_WHAT NEEDS TO BE DONE_. In the KVM hypercall-patching thread, why does the 'fix_hypercall_test' selftest fail when run in a VM?

_GIVEN TEXT_.

Re: [PATCH 1/2] KVM: x86: Allow userspace to opt out of hypercall patching

Maxim Levitsky <mlevitsk@xxxxxxxxxx> · Wed, 24 Aug 2022 18:06:05 +0300

On Wed, 2022-08-24 at 14:43 +0000, Sean Christopherson wrote:
> On Wed, Aug 24, 2022, Maxim Levitsky wrote:
> > On Mon, 2022-03-28 at 18:28 +0000, Sean Christopherson wrote:
> > > On Mon, Mar 28, 2022, Oliver Upton wrote:
> > > > While I was looking at #UD under nested for this issue, I noticed:
> > > > 
> > > > Isn't there a subtle inversion on #UD intercepts for nVMX? L1 gets first dibs
> > > > on #UD, even though it is possible that L0 was emulating an instruction not
> > > > present in hardware (like RDPID). If L1 passed through RDPID the #UD
> > > > should not be reflected to L1.
> > > 
> > > Yes, it's a known bug.
> > > 
> > > > I believe this would require that we make the emulator aware of nVMX which
> > > > sounds like a science project on its own.
> > > 
> > > I don't think it would require any new awareness in the emulator proper, KVM
> > > would "just" need to ensure it properly morphs the resulting reflected #UD to a
> > > nested VM-Exit if the emulator doesn't "handle" the #UD.  In theory, that should
> > > Just Work...
> > > 
> > > > Do we write this off as another erratum of KVM's (virtual) hardware on VMX? :)
> > > 
> > > I don't think we write it off entirely, but it's definitely on the backburner
> > > because there are so precious few cases where KVM emulates on #UD.  And for good
> > > reason, e.g. the RDPID case takes an instruction that exists purely to optimize
> > > certain flows and turns them into dreadfully sloooow paths.
> > > 
> > 
> > I noticed that 'fix_hypercall_test' selftest fails if run in a VM. The reason is
> > that L0 patches the hypercall before L1 sees it so it can't really do anything
> > about it.
> > 
> > Do you think we can always stop patching hypercalls for the nested guest regardless
> > of the quirk, or that too will be considered breaking backwards compatability?
> 
> Heh, go run it on Intel, problem solved ;-)
> 
> As discussed last year[*], it's impossible to get this right in all cases, ignoring
> the fact that patching in the first place is arguably wrong.  E.g. if KVM is running
> on AMD hardware and L0 exposes an Intel vCPU to L1, then it sadly becomes KVM's
> responsibility to patch L2 because from L1's perspective, a #UD on Intel's VMCALL
> in L2 is spurious.
> 
> Regardless of what path we take, I do think we should align VMX and SVM on exception
> intercept behavior.

Maybe then we should at least skip the unit test if running nested (should be easy to check the hypervisor
cpuid)?

Oh well, I do understand you that the whole 'patching' thing is one big mess :(

I wonder how hard it will be to ask Qemu to disable this quirk....

Best regards,
	Maxim Levitsky

> 
> [*] https://lore.kernel.org/all/YEZUhbBtNjWh0Zka@xxxxxxxxxx
>

_INPUT DATA_.

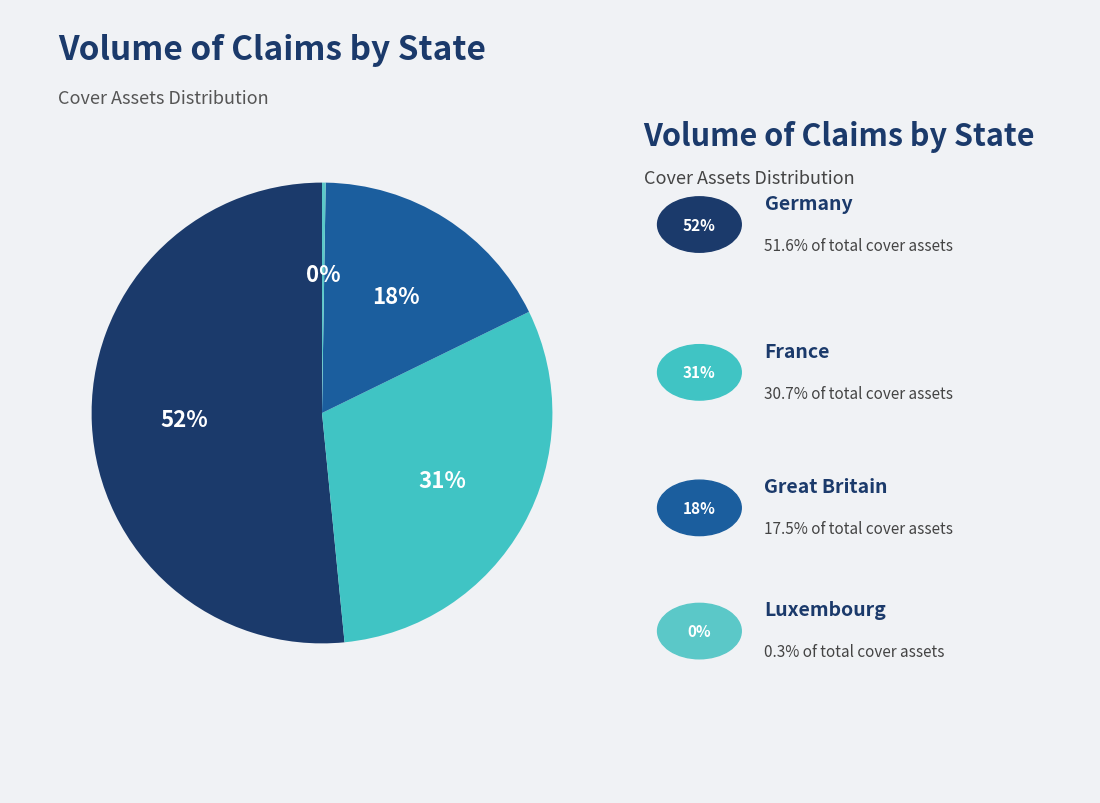

How many segments does this pie chart have?

4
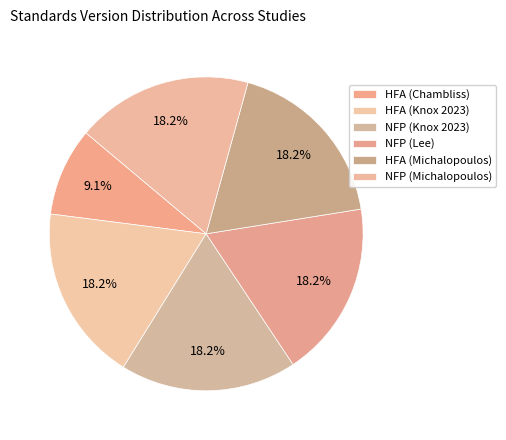

How many slices are in this pie chart?

6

_SOLUTION FOR THIS EXERCISE_. L0 patches the hypercall before L1 sees it, so L1 can't do anything about it.